Editorial: New plan won’t achieve safety goals

NIU has outdone itself this time.

Recently, a new policy concerning security for off-campus parties was put into action by members of the Student Association and the NIU administration. This policy, dubbed the Off Campus Security Policy, makes it possible for full-time NIU students to request NIU police provide security for parties and social gatherings that occur at off-campus locations on Thursday, Friday and Saturday nights.

The Northern Star Editorial Board not only finds this new policy ridiculous, but useless. According to an April 29 Northern Star article, the SA Senate budgeted $10,000 for this new service, which we believe few, if any, students will take advantage of.

In a Northern Star article today, John Jones, associate vice president of Student Affairs and Enrollment Management, said the new policy was created as a way to make students feel safer and to help move toward removing the perception of NIU as an unsafe campus.

We disagree.

NIU police as hired security at off-campus parties will do little, if anything, to make party-goers feel safe.

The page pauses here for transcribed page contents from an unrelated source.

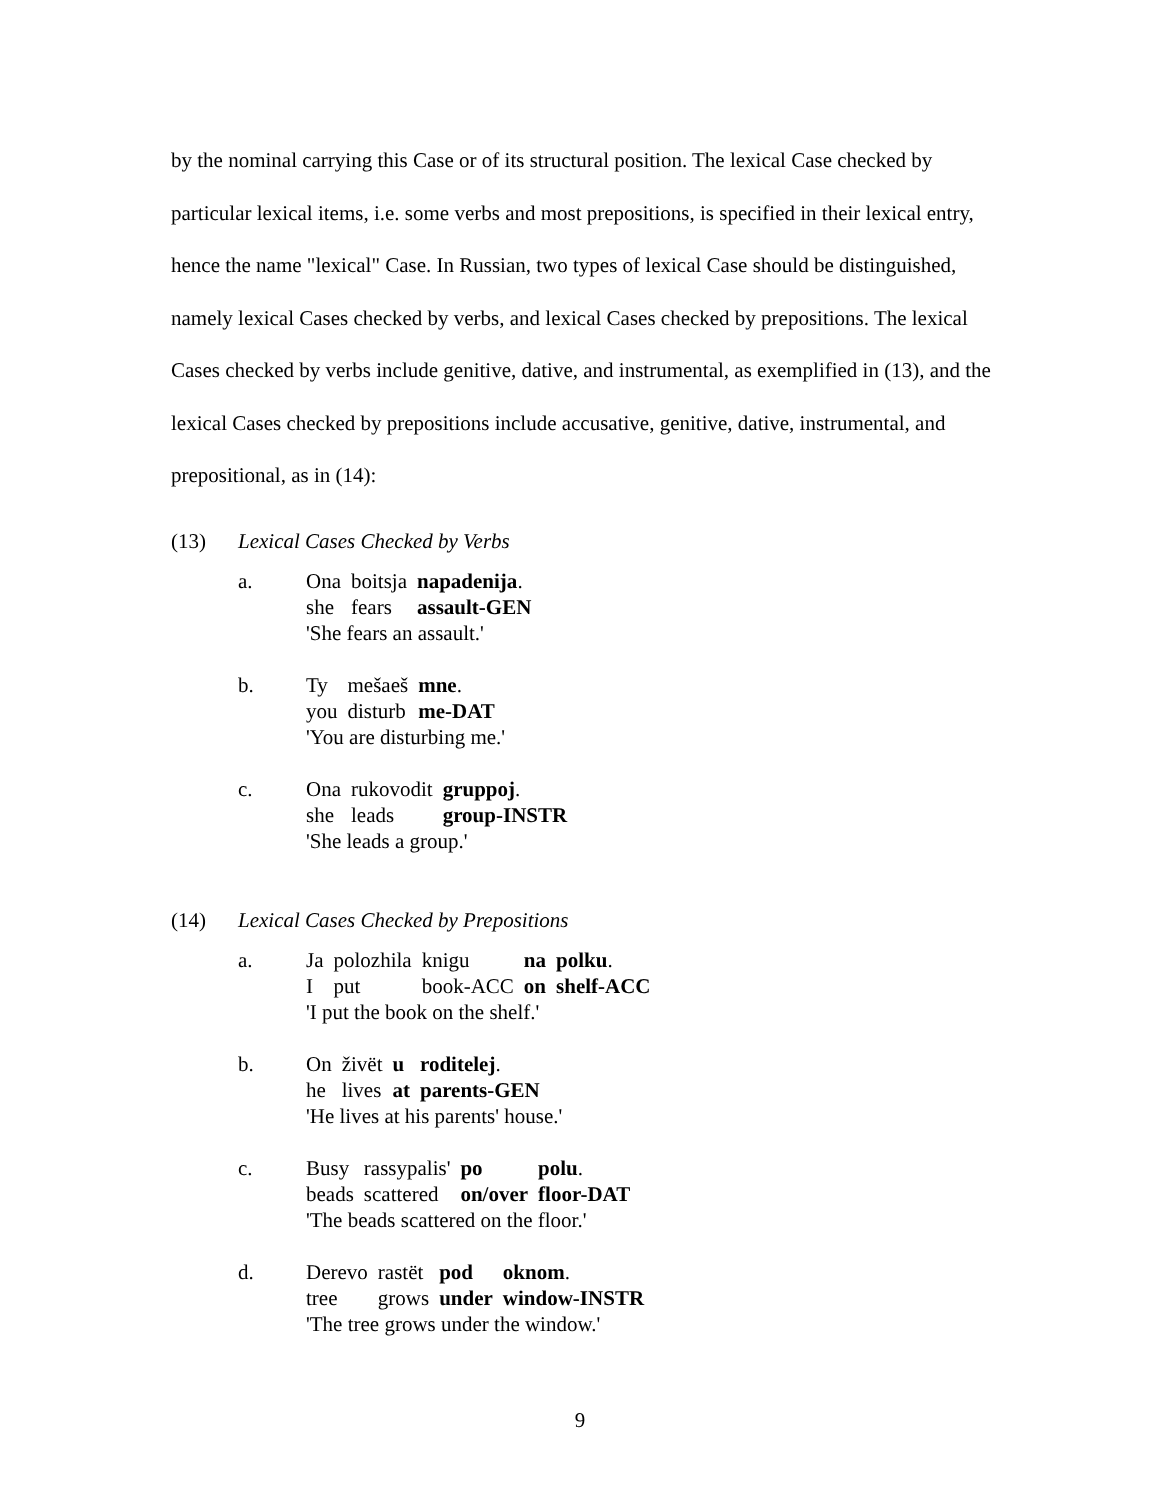by the nominal carrying this Case or of its structural position. The lexical Case checked by particular lexical items, i.e. some verbs and most prepositions, is specified in their lexical entry, hence the name "lexical" Case. In Russian, two types of lexical Case should be distinguished, namely lexical Cases checked by verbs, and lexical Cases checked by prepositions. The lexical Cases checked by verbs include genitive, dative, and instrumental, as exemplified in (13), and the lexical Cases checked by prepositions include accusative, genitive, dative, instrumental, and prepositional, as in (14):
(13) Lexical Cases Checked by Verbs
a.
| Ona | boitsja | napadenija . |
| she | fears | assault-GEN |
'She fears an assault.'
b.
| Ty | mešaeš | mne . |
| you | disturb | me-DAT |
'You are disturbing me.'
c.
| Ona | rukovodit | gruppoj . |
| she | leads | group-INSTR |
'She leads a group.'
(14) Lexical Cases Checked by Prepositions
a.
| Ja | polozhila | knigu | na | polku . |
| I | put | book-ACC | on | shelf-ACC |
'I put the book on the shelf.'
b.
| On | živёt | u | roditelej . |
| he | lives | at | parents-GEN |
'He lives at his parents' house.'
c.
| Busy | rassypalis' | po | polu . |
| beads | scattered | on/over | floor-DAT |
'The beads scattered on the floor.'
d.
| Derevo | rastёt | pod | oknom . |
| tree | grows | under | window-INSTR |
'The tree grows under the window.'
9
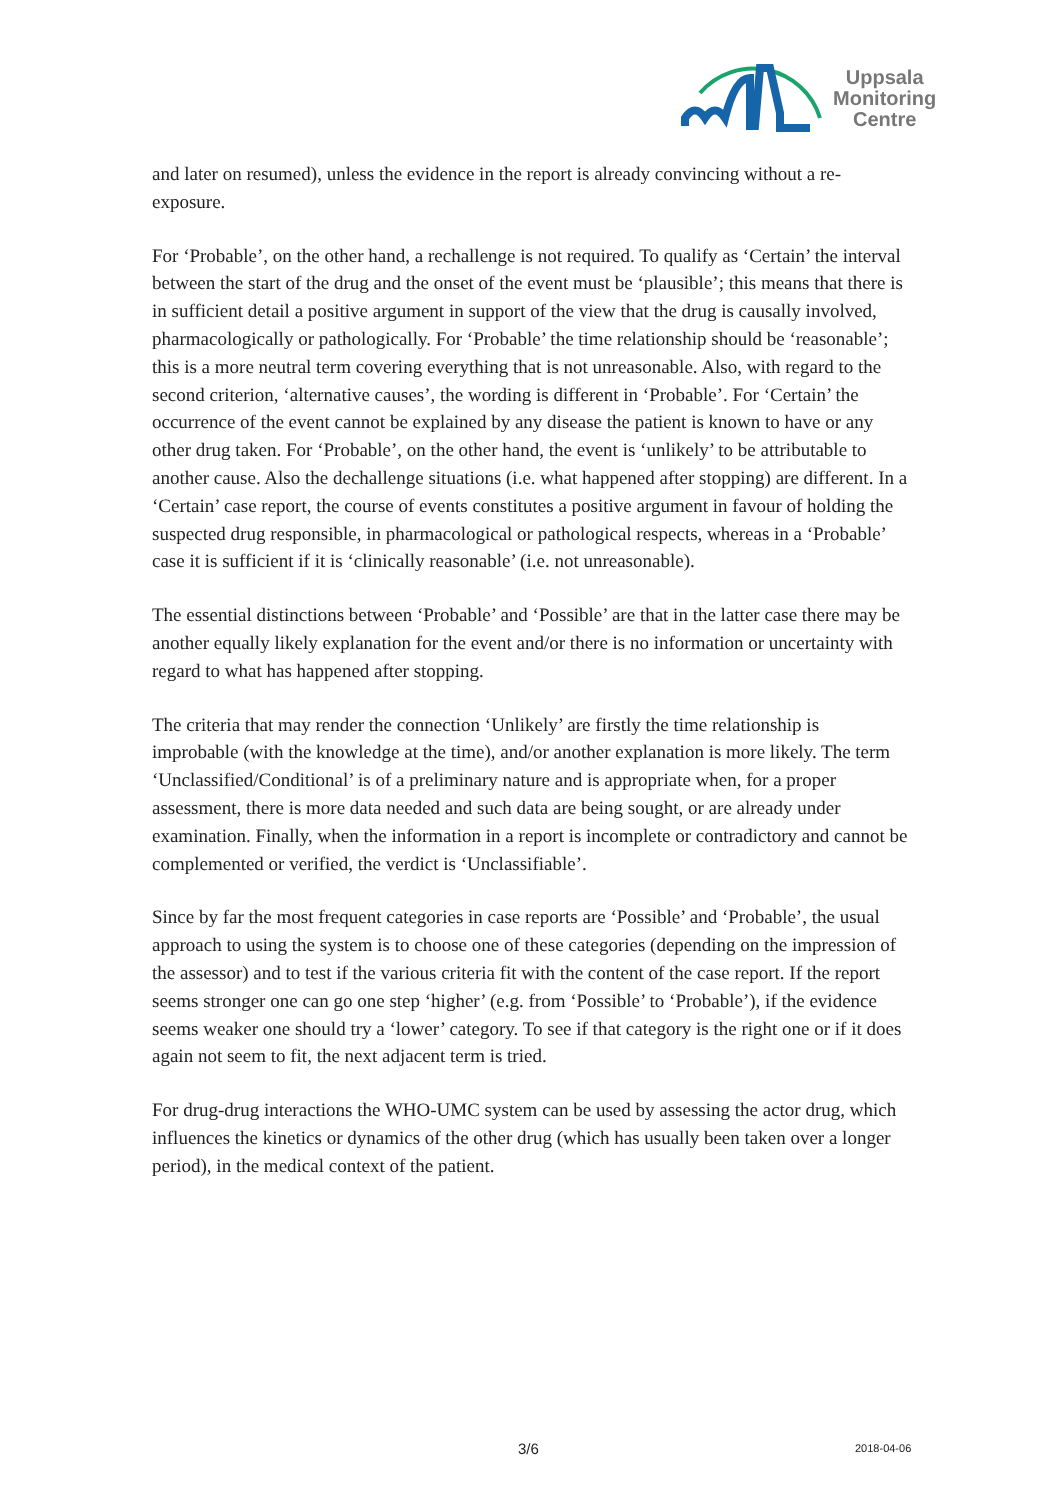Uppsala
Monitoring
Centre
and later on resumed), unless the evidence in the report is already convincing without a re-exposure.
For ‘Probable’, on the other hand, a rechallenge is not required. To qualify as ‘Certain’ the interval between the start of the drug and the onset of the event must be ‘plausible’; this means that there is in sufficient detail a positive argument in support of the view that the drug is causally involved, pharmacologically or pathologically. For ‘Probable’ the time relationship should be ‘reasonable’; this is a more neutral term covering everything that is not unreasonable. Also, with regard to the second criterion, ‘alternative causes’, the wording is different in ‘Probable’. For ‘Certain’ the occurrence of the event cannot be explained by any disease the patient is known to have or any other drug taken. For ‘Probable’, on the other hand, the event is ‘unlikely’ to be attributable to another cause. Also the dechallenge situations (i.e. what happened after stopping) are different. In a ‘Certain’ case report, the course of events constitutes a positive argument in favour of holding the suspected drug responsible, in pharmacological or pathological respects, whereas in a ‘Probable’ case it is sufficient if it is ‘clinically reasonable’ (i.e. not unreasonable).
The essential distinctions between ‘Probable’ and ‘Possible’ are that in the latter case there may be another equally likely explanation for the event and/or there is no information or uncertainty with regard to what has happened after stopping.
The criteria that may render the connection ‘Unlikely’ are firstly the time relationship is improbable (with the knowledge at the time), and/or another explanation is more likely. The term ‘Unclassified/Conditional’ is of a preliminary nature and is appropriate when, for a proper assessment, there is more data needed and such data are being sought, or are already under examination. Finally, when the information in a report is incomplete or contradictory and cannot be complemented or verified, the verdict is ‘Unclassifiable’.
Since by far the most frequent categories in case reports are ‘Possible’ and ‘Probable’, the usual approach to using the system is to choose one of these categories (depending on the impression of the assessor) and to test if the various criteria fit with the content of the case report. If the report seems stronger one can go one step ‘higher’ (e.g. from ‘Possible’ to ‘Probable’), if the evidence seems weaker one should try a ‘lower’ category. To see if that category is the right one or if it does again not seem to fit, the next adjacent term is tried.
For drug-drug interactions the WHO-UMC system can be used by assessing the actor drug, which influences the kinetics or dynamics of the other drug (which has usually been taken over a longer period), in the medical context of the patient.
3/6 2018-04-06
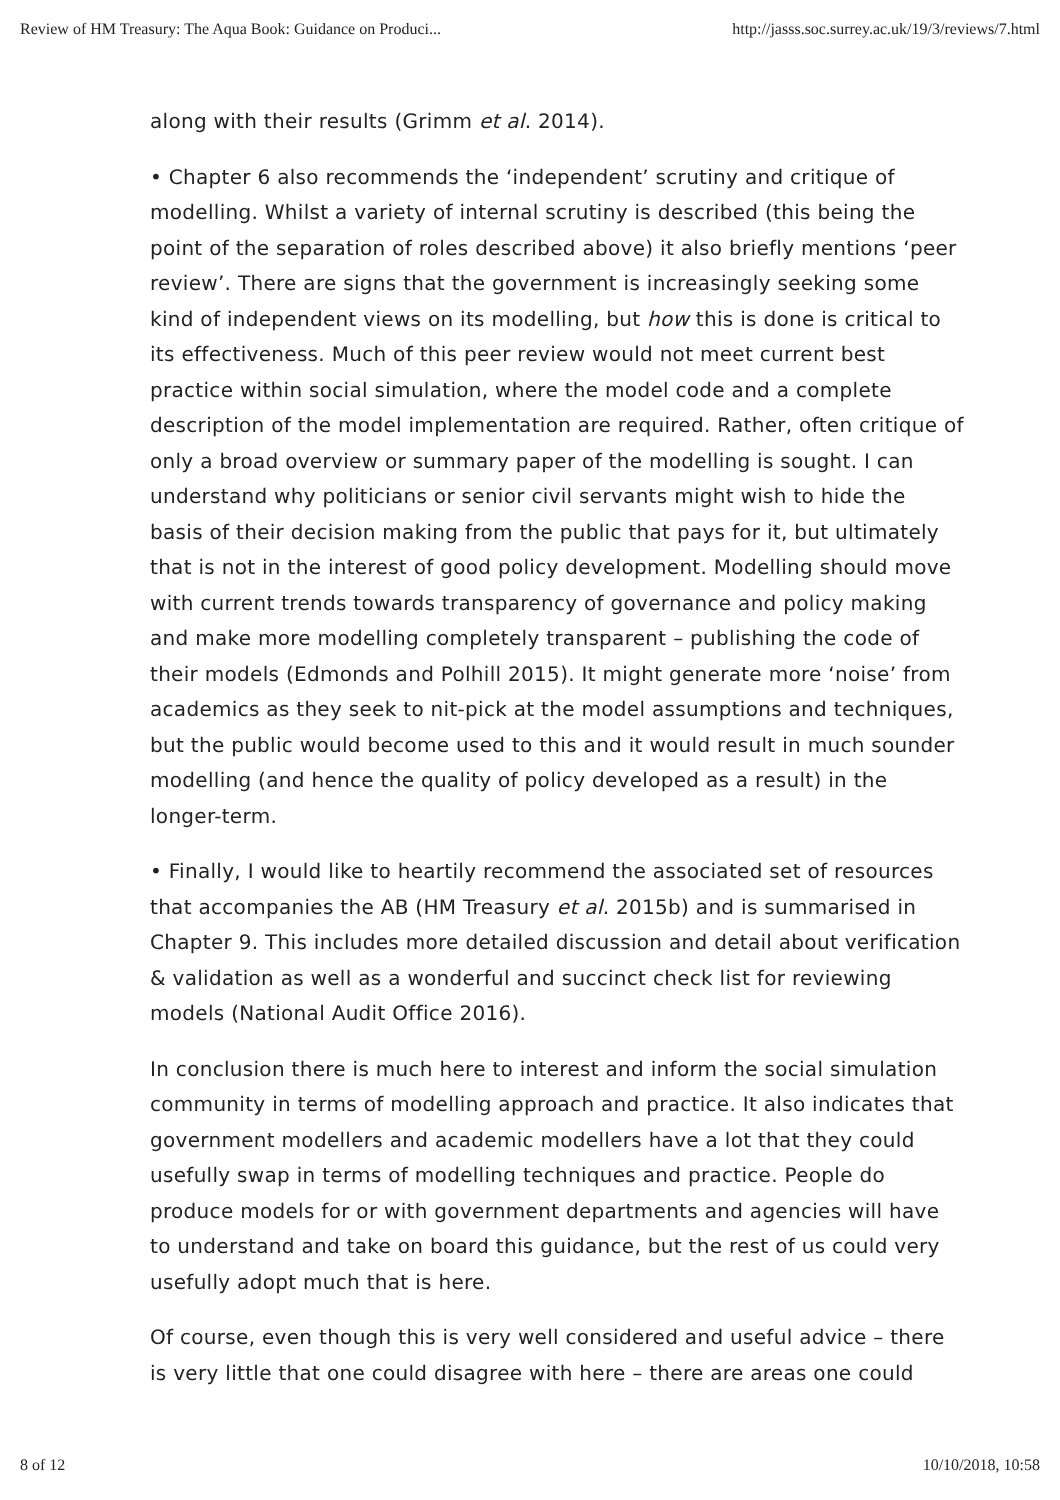Review of HM Treasury: The Aqua Book: Guidance on Produci... http://jasss.soc.surrey.ac.uk/19/3/reviews/7.html
along with their results (Grimm et al. 2014).
• Chapter 6 also recommends the ‘independent’ scrutiny and critique of modelling. Whilst a variety of internal scrutiny is described (this being the point of the separation of roles described above) it also briefly mentions ‘peer review’. There are signs that the government is increasingly seeking some kind of independent views on its modelling, but how this is done is critical to its effectiveness. Much of this peer review would not meet current best practice within social simulation, where the model code and a complete description of the model implementation are required. Rather, often critique of only a broad overview or summary paper of the modelling is sought. I can understand why politicians or senior civil servants might wish to hide the basis of their decision making from the public that pays for it, but ultimately that is not in the interest of good policy development. Modelling should move with current trends towards transparency of governance and policy making and make more modelling completely transparent – publishing the code of their models (Edmonds and Polhill 2015). It might generate more ‘noise’ from academics as they seek to nit-pick at the model assumptions and techniques, but the public would become used to this and it would result in much sounder modelling (and hence the quality of policy developed as a result) in the longer-term.
• Finally, I would like to heartily recommend the associated set of resources that accompanies the AB (HM Treasury et al. 2015b) and is summarised in Chapter 9. This includes more detailed discussion and detail about verification & validation as well as a wonderful and succinct check list for reviewing models (National Audit Office 2016).
In conclusion there is much here to interest and inform the social simulation community in terms of modelling approach and practice. It also indicates that government modellers and academic modellers have a lot that they could usefully swap in terms of modelling techniques and practice. People do produce models for or with government departments and agencies will have to understand and take on board this guidance, but the rest of us could very usefully adopt much that is here.
Of course, even though this is very well considered and useful advice – there is very little that one could disagree with here – there are areas one could
8 of 12 10/10/2018, 10:58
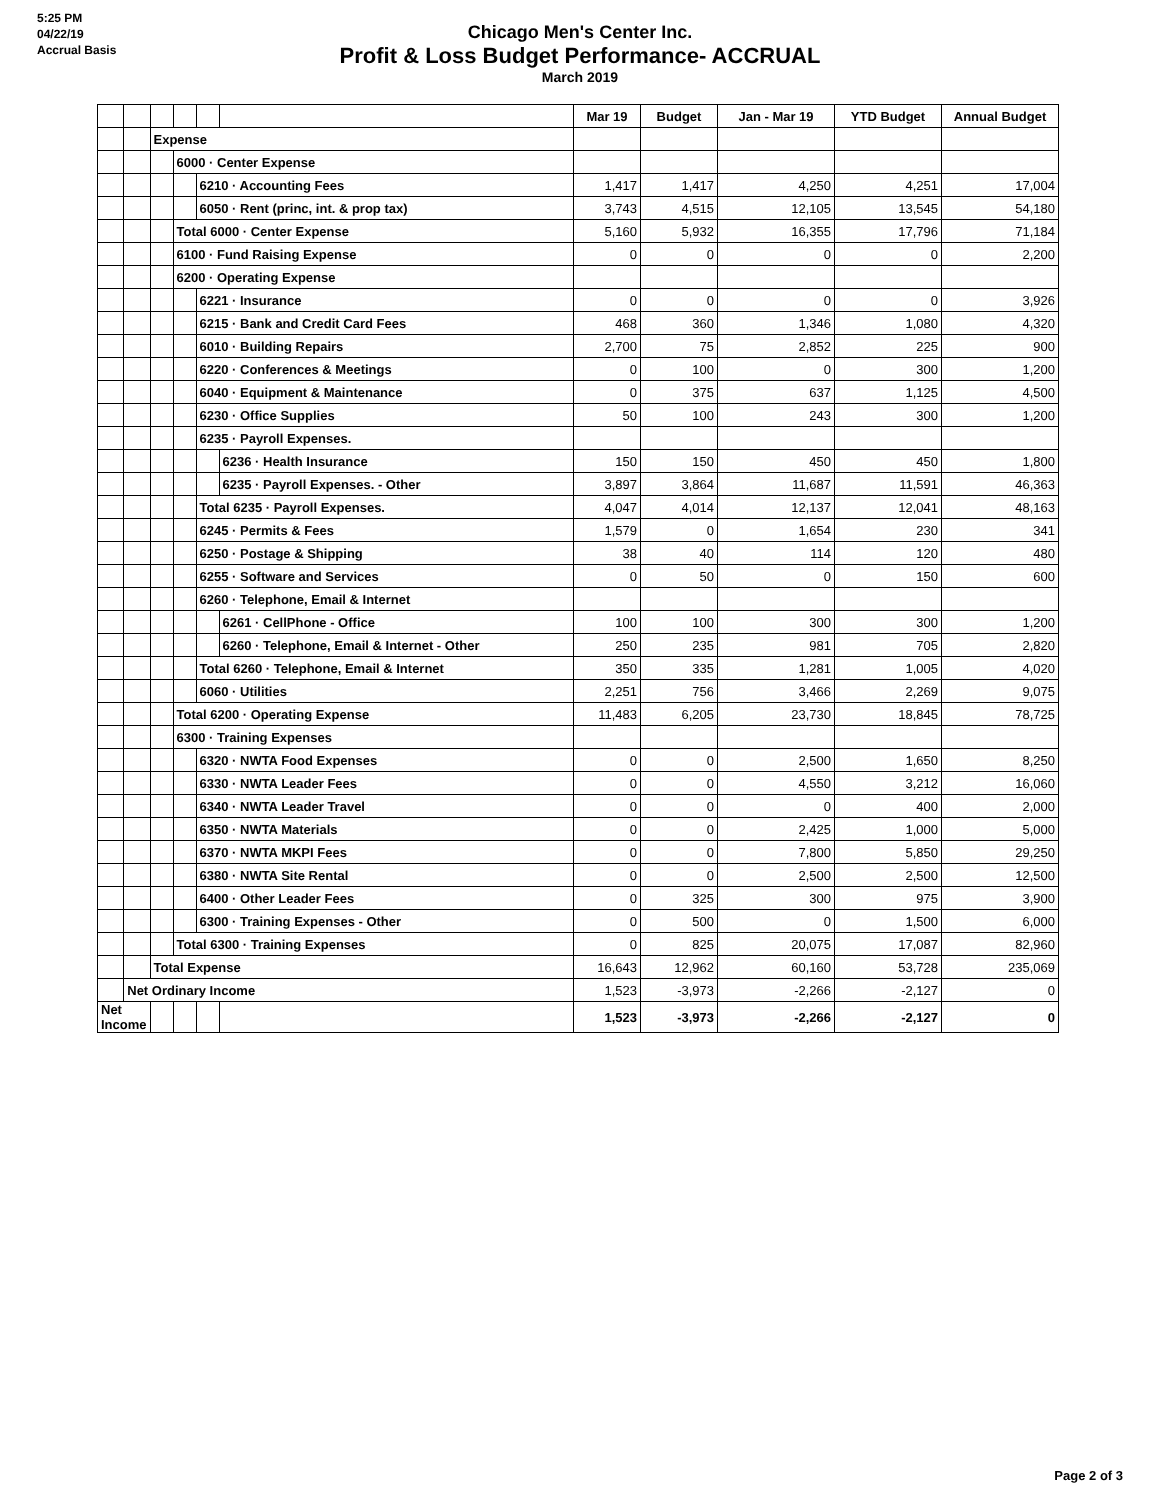5:25 PM
04/22/19
Accrual Basis
Chicago Men's Center Inc.
Profit & Loss Budget Performance- ACCRUAL
March 2019
| | | | | | | Mar 19 | Budget | Jan - Mar 19 | YTD Budget | Annual Budget |
| --- | --- | --- | --- | --- | --- | --- | --- | --- | --- | --- |
| | | Expense | | | | | | | | |
| | | | 6000 · Center Expense | | | | | | | |
| | | | | 6210 · Accounting Fees | | 1,417 | 1,417 | 4,250 | 4,251 | 17,004 |
| | | | | 6050 · Rent (princ, int. & prop tax) | | 3,743 | 4,515 | 12,105 | 13,545 | 54,180 |
| | | | Total 6000 · Center Expense | | | 5,160 | 5,932 | 16,355 | 17,796 | 71,184 |
| | | | 6100 · Fund Raising Expense | | | 0 | 0 | 0 | 0 | 2,200 |
| | | | 6200 · Operating Expense | | | | | | | |
| | | | | 6221 · Insurance | | 0 | 0 | 0 | 0 | 3,926 |
| | | | | 6215 · Bank and Credit Card Fees | | 468 | 360 | 1,346 | 1,080 | 4,320 |
| | | | | 6010 · Building Repairs | | 2,700 | 75 | 2,852 | 225 | 900 |
| | | | | 6220 · Conferences & Meetings | | 0 | 100 | 0 | 300 | 1,200 |
| | | | | 6040 · Equipment & Maintenance | | 0 | 375 | 637 | 1,125 | 4,500 |
| | | | | 6230 · Office Supplies | | 50 | 100 | 243 | 300 | 1,200 |
| | | | | 6235 · Payroll Expenses. | | | | | | |
| | | | | | 6236 · Health Insurance | 150 | 150 | 450 | 450 | 1,800 |
| | | | | | 6235 · Payroll Expenses. - Other | 3,897 | 3,864 | 11,687 | 11,591 | 46,363 |
| | | | | Total 6235 · Payroll Expenses. | | 4,047 | 4,014 | 12,137 | 12,041 | 48,163 |
| | | | | 6245 · Permits & Fees | | 1,579 | 0 | 1,654 | 230 | 341 |
| | | | | 6250 · Postage & Shipping | | 38 | 40 | 114 | 120 | 480 |
| | | | | 6255 · Software and Services | | 0 | 50 | 0 | 150 | 600 |
| | | | | 6260 · Telephone, Email & Internet | | | | | | |
| | | | | | 6261 · CellPhone - Office | 100 | 100 | 300 | 300 | 1,200 |
| | | | | | 6260 · Telephone, Email & Internet - Other | 250 | 235 | 981 | 705 | 2,820 |
| | | | | Total 6260 · Telephone, Email & Internet | | 350 | 335 | 1,281 | 1,005 | 4,020 |
| | | | | 6060 · Utilities | | 2,251 | 756 | 3,466 | 2,269 | 9,075 |
| | | | Total 6200 · Operating Expense | | | 11,483 | 6,205 | 23,730 | 18,845 | 78,725 |
| | | | 6300 · Training Expenses | | | | | | | |
| | | | | 6320 · NWTA Food Expenses | | 0 | 0 | 2,500 | 1,650 | 8,250 |
| | | | | 6330 · NWTA Leader Fees | | 0 | 0 | 4,550 | 3,212 | 16,060 |
| | | | | 6340 · NWTA Leader Travel | | 0 | 0 | 0 | 400 | 2,000 |
| | | | | 6350 · NWTA Materials | | 0 | 0 | 2,425 | 1,000 | 5,000 |
| | | | | 6370 · NWTA MKPI Fees | | 0 | 0 | 7,800 | 5,850 | 29,250 |
| | | | | 6380 · NWTA Site Rental | | 0 | 0 | 2,500 | 2,500 | 12,500 |
| | | | | 6400 · Other Leader Fees | | 0 | 325 | 300 | 975 | 3,900 |
| | | | | 6300 · Training Expenses - Other | | 0 | 500 | 0 | 1,500 | 6,000 |
| | | | Total 6300 · Training Expenses | | | 0 | 825 | 20,075 | 17,087 | 82,960 |
| | | Total Expense | | | | 16,643 | 12,962 | 60,160 | 53,728 | 235,069 |
| | Net Ordinary Income | | | | | 1,523 | -3,973 | -2,266 | -2,127 | 0 |
| Net Income | | | | | | 1,523 | -3,973 | -2,266 | -2,127 | 0 |
Page 2 of 3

Police are often unwelcome sights at off-campus soirees, and a squad car parked outside the party will more than likely scare people away.

The presence of bullet-proof vests and police-issued weaponry is enough to frighten anyone away from a party. Indeed, these factors may scare away some of the “bad eggs” trying to party at NIU. However, there is still the potential for violence regardless if the police are right outside the door or not. It is entirely possible that police security could escalate the situation rather than calm it.

Furthermore, in the article today, NIU Police Sgt. Alan Smith said officers who provide security for these parties will still be required to “address any illegal activity they observe.” Pursuant to this, officers providing security will patrol inside and outside of the party, presumably mingling with the guests and acting on any illegal activity they come across. If NIU is going to provide security for off-campus gatherings, it should do so in a way that does not include the possibility of citations or arrests of the host and guests. NIU Police must have better things to do than moonlight as security guards for college parties — or at least we hope so.

NIU also has a set list of regulations a host must go through in order to be eligible for off-campus security, including getting approval from the residence’s landlord to have the party in the first place. There are few landlords in DeKalb that do not have some sort of an anti-party clause written into their leases. These regulations are just another reason why this service will likely go unused.

This new policy shows how out of touch certain members of the Student Association and NIU administration are with the “ordinary” students at NIU. Were regular students even consulted during the research and planning process? It doesn’t seem so.

The Northern Star Editorial Board feels NIU should focus on its primary obligation: the education of young adults, not monitoring what students choose to do in their free time.